Waiting until nighttime no longer sounded appealing.
Ivan wanted to air out his laundry in the sunshine with Rory as his witness. And he knew just the right setting.
“Would you like a proper tour of my beehives and the ranch?” Ivan asked.
Rory rose up on his elbow and kissed him. “I’d love to see this beautiful place through your eyes.”
Who’s the poet now?
They tidied up the living room to make sure they didn’t leave behind traces of their passionate exchange.
Ivan cut off oxygen to the fire, reducing the small flames to smoldering embers before they parted ways to dress.
Most of Rory’s belongings were still in his room, so he headed there while Ivan went upstairs to change.
When he returned, Rory wore the same outfit as when he’d arrived at the ranch.
The flannel shirt was a fleecy material but wouldn’t be enough to ward off the chill in the dwindling sunlight.
Don’t get him started on the distressed jeans with holes.

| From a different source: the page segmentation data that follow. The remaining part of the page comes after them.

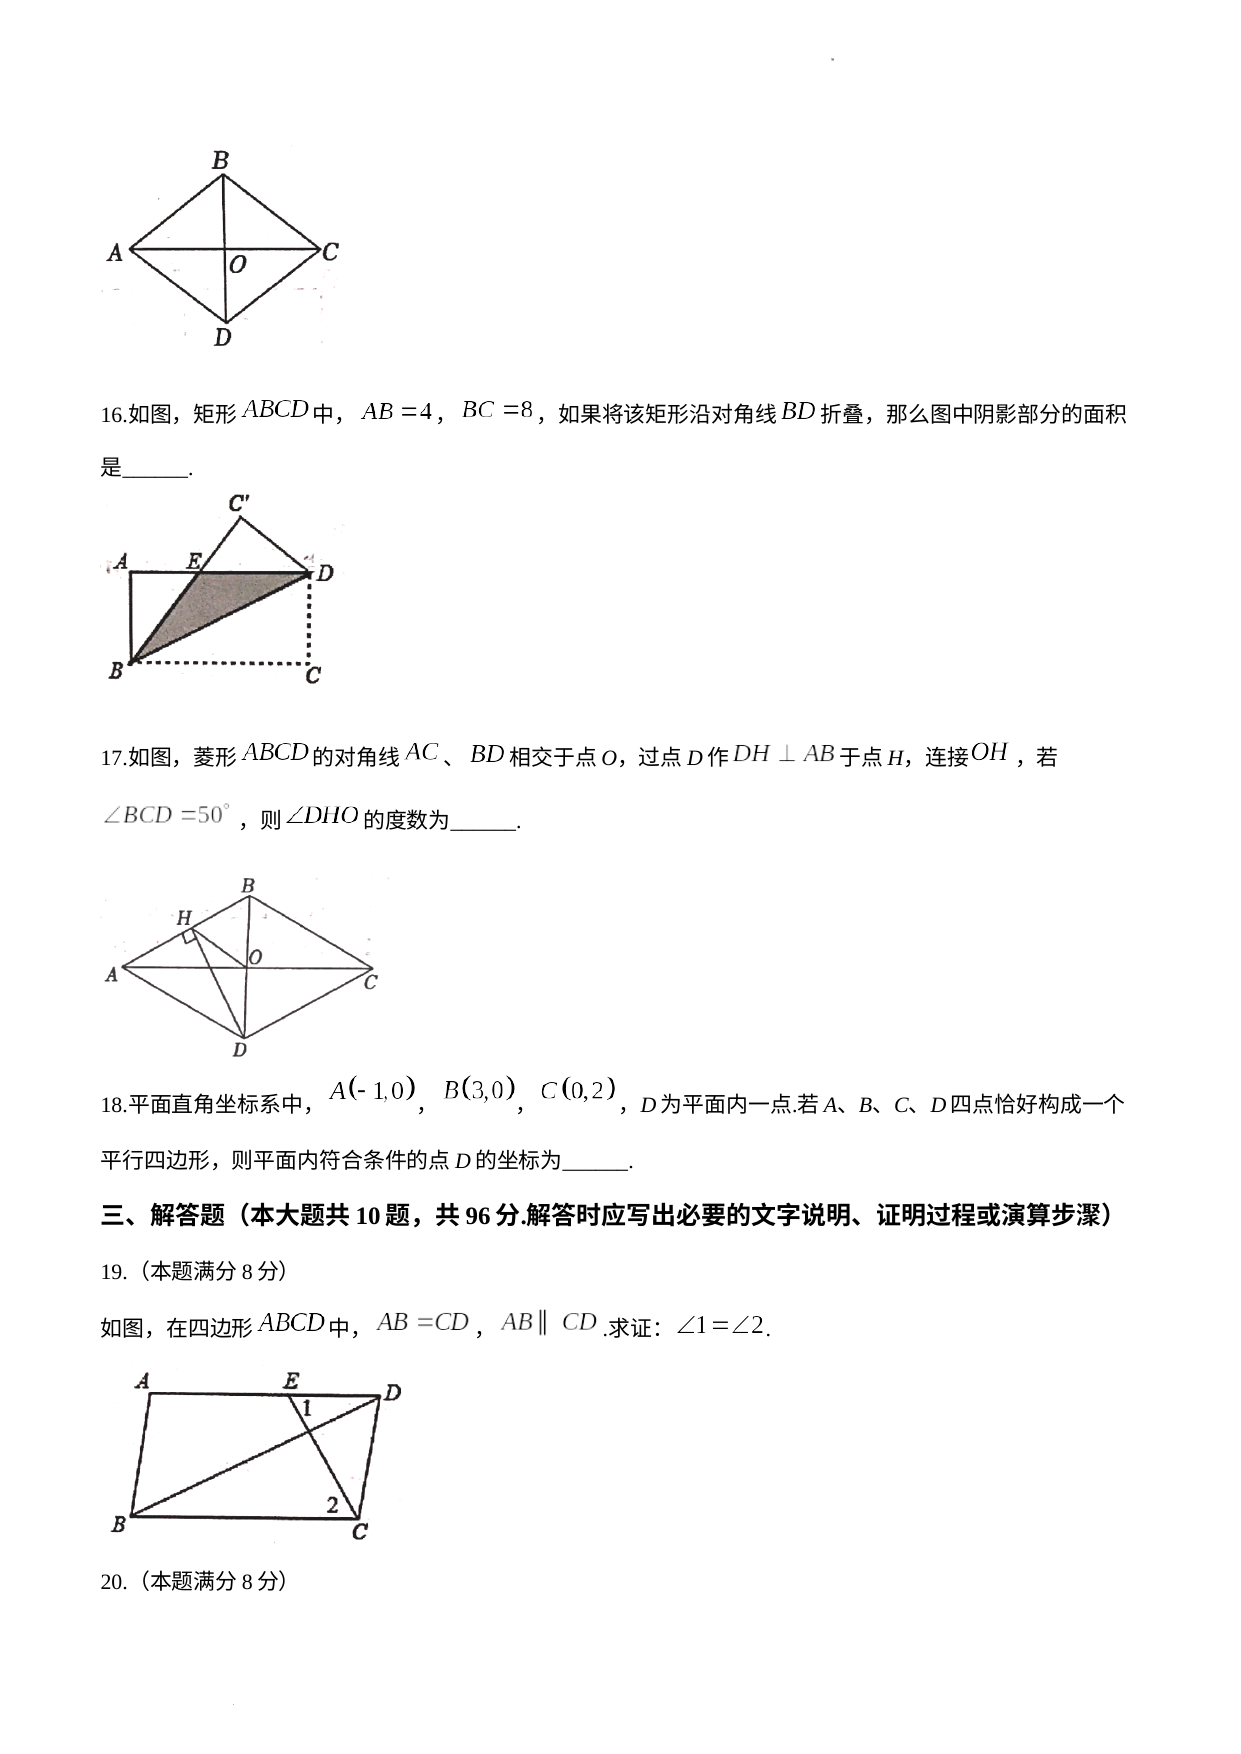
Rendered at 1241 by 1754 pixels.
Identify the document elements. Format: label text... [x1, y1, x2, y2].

text 如图，在四边形中，，.求证：. [100, 1292, 1140, 1357]
text 17.如图，菱形的对角线、相交于点O，过点D作于点H，连接，若，则的度数为______. [100, 722, 1140, 864]
text 19.（本题满分8分） [100, 1253, 1140, 1286]
text 18.平面直角坐标系中，，，，D为平面内一点.若A、B、C、D四点恰好构成一个平行四边形，则平面内符合条件的点D的坐标为______. [100, 1071, 1140, 1175]
text 16.如图，矩形中，，，如果将该矩形沿对角线折叠，那么图中阴影部分的面积是______. [100, 378, 1140, 482]
text 20.（本题满分8分） [100, 1564, 1140, 1596]
text 三、解答题（本大题共10题，共96分.解答时应写出必要的文字说明、证明过程或演算步㵵） [100, 1181, 1140, 1246]
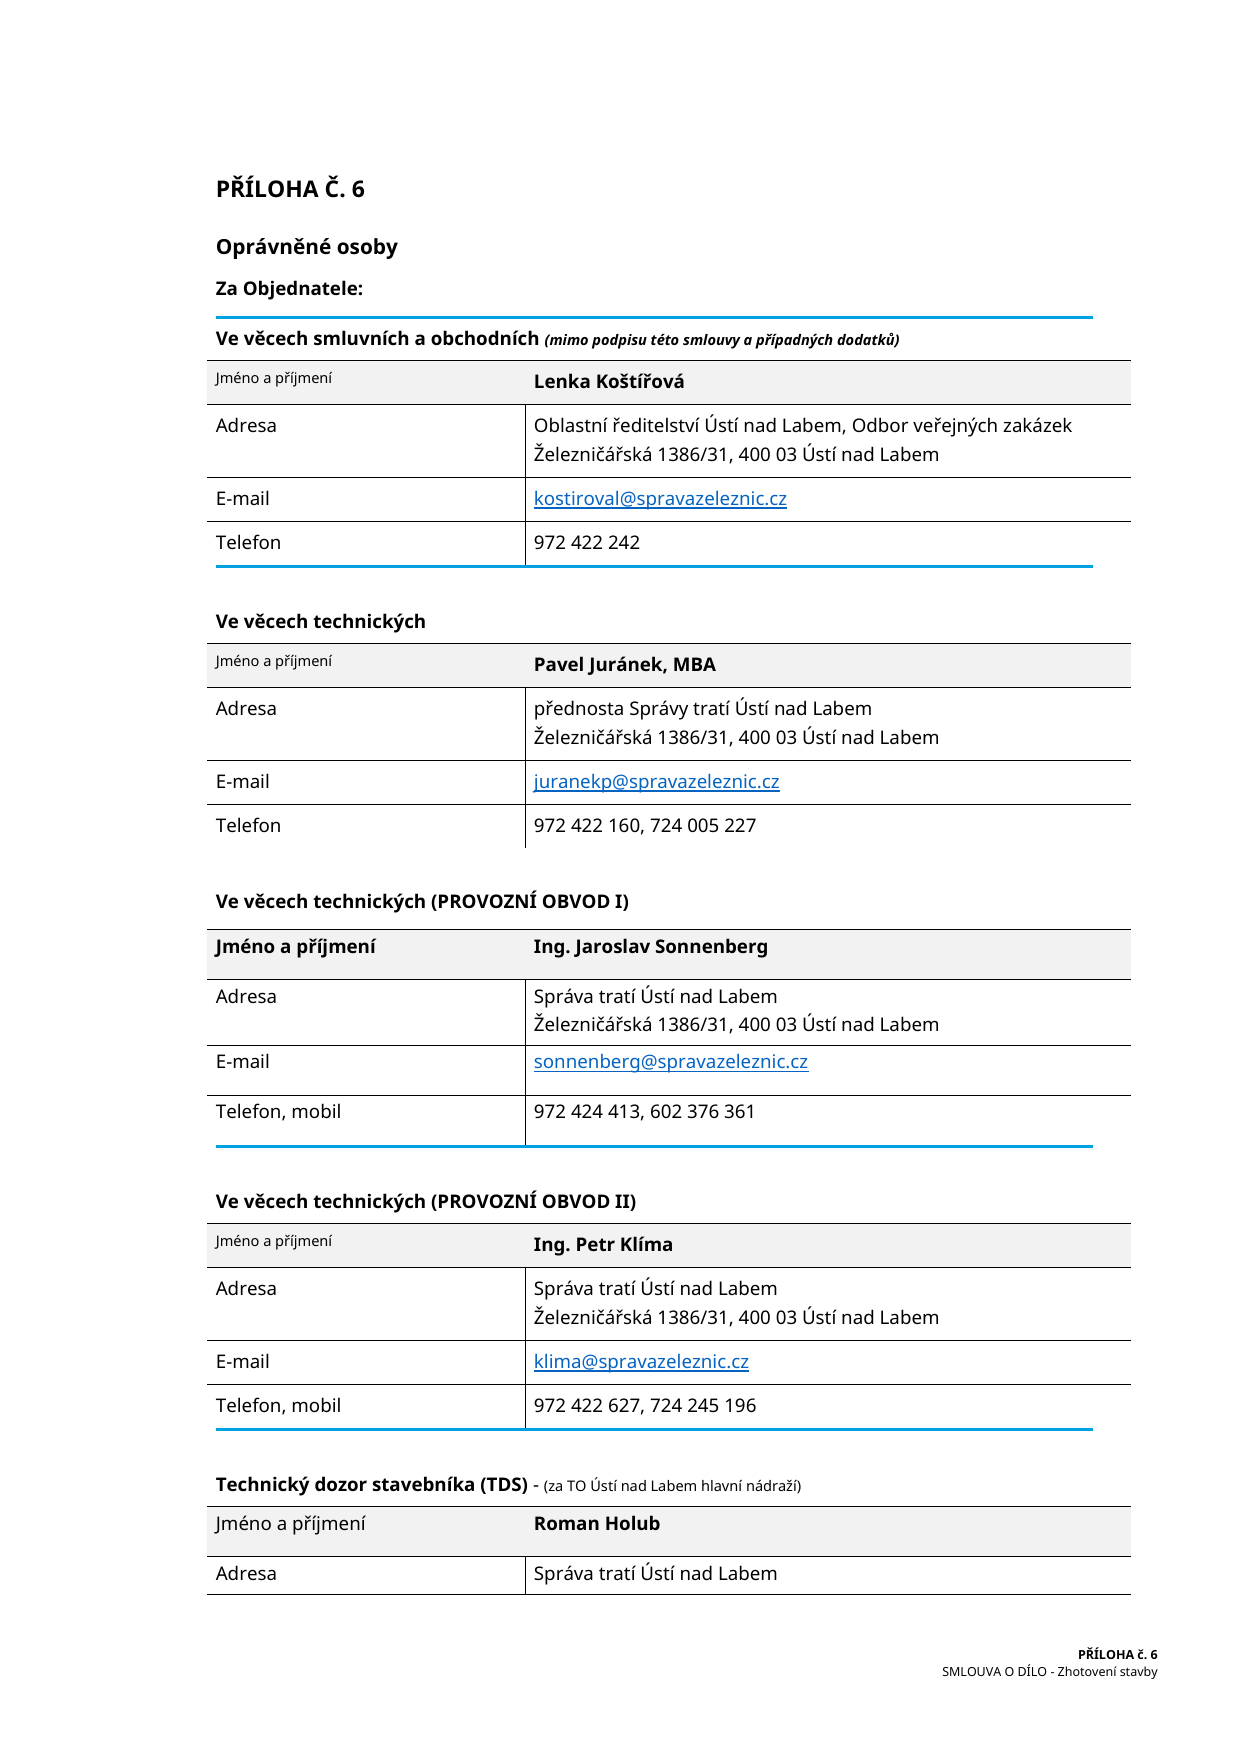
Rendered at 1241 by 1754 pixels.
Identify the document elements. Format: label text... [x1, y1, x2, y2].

text Ve věcech technických (PROVOZNÍ OBVOD II) [216, 1179, 1093, 1214]
table_cell E-mail [207, 478, 525, 521]
table_cell Adresa [207, 1557, 525, 1593]
text Technický dozor stavebníka (TDS) - (za TO Ústí nad Labem hlavní nádraží) [216, 1462, 1093, 1497]
table_cell kostiroval@spravazeleznic.cz [526, 478, 1131, 521]
table_cell Telefon [207, 522, 525, 565]
text Příloha č. 6 [216, 172, 1093, 204]
table_header Lenka Koštířová [526, 361, 1131, 404]
text Za Objednatele: [216, 276, 1093, 301]
table_cell juranekp@spravazeleznic.cz [526, 761, 1131, 804]
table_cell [526, 1557, 1131, 1593]
table_header Jméno a příjmení [207, 644, 526, 687]
table_cell Adresa [207, 980, 525, 1045]
table_cell přednosta Správy tratí Ústí nad Labem Železničářská 1386/31, 400 03 Ústí nad Labem [526, 688, 1131, 760]
table_cell 972 424 413, 602 376 361 [526, 1096, 1131, 1145]
table_cell E-mail [207, 1341, 525, 1384]
table_cell klima@spravazeleznic.cz [526, 1341, 1131, 1384]
table_cell Oblastní ředitelství Ústí nad Labem, Odbor veřejných zakázek Železničářská 1386/31, 400 03 Ústí nad Labem [526, 405, 1131, 477]
text Oprávněné osoby [216, 232, 1093, 260]
table_cell 972 422 160, 724 005 227 [526, 805, 1131, 848]
text Ve věcech technických [216, 599, 1093, 634]
table_header Jméno a příjmení [207, 1507, 526, 1556]
table_cell Adresa [207, 688, 525, 760]
text Ve věcech technických (PROVOZNÍ OBVOD I) [216, 888, 1093, 914]
table_cell 972 422 627, 724 245 196 [526, 1385, 1131, 1428]
text Ve věcech smluvních a obchodních (mimo podpisu této smlouvy a případných dodatků) [216, 319, 1093, 351]
table_cell 972 422 242 [526, 522, 1131, 565]
table_cell Správa tratí Ústí nad Labem Železničářská 1386/31, 400 03 Ústí nad Labem [526, 980, 1131, 1045]
table_header Jméno a příjmení [207, 1224, 526, 1267]
table_cell Adresa [207, 1268, 525, 1340]
table_header Pavel Juránek, MBA [526, 644, 1131, 687]
table_cell sonnenberg@spravazeleznic.cz [526, 1046, 1131, 1095]
table_cell Adresa [207, 405, 525, 477]
table_cell Telefon, mobil [207, 1385, 525, 1428]
table_header Roman Holub [526, 1507, 1131, 1556]
table_header Ing. Jaroslav Sonnenberg [526, 930, 1131, 979]
table_header Jméno a příjmení [207, 361, 526, 404]
table_cell Správa tratí Ústí nad Labem Železničářská 1386/31, 400 03 Ústí nad Labem [526, 1268, 1131, 1340]
table_cell Telefon [207, 805, 525, 848]
table_cell E-mail [207, 1046, 525, 1095]
table_cell E-mail [207, 761, 525, 804]
table_cell Telefon, mobil [207, 1096, 525, 1145]
table_header Jméno a příjmení [207, 930, 526, 979]
table_header Ing. Petr Klíma [526, 1224, 1131, 1267]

“We need to make a quick stop at the general store,” Ivan said on their way out of the house.
“In town?”
“No, that’s what we call the supply room here on the ranch,” Ivan replied. “Cash keeps a variety of work clothes here for the crew. Proper attire is important, and most new members of the crew don’t have the means to buy their own upon release, so Cash makes work clothes part of our benefits.”
“Wow,” Rory said. “That’s one hell of a perk.” His reaction grew even stronger when he stepped inside the store. Ivan had already learned that a wowed Rory was a quiet one. He turned in a slow circle, taking it all in with his hands on his hips.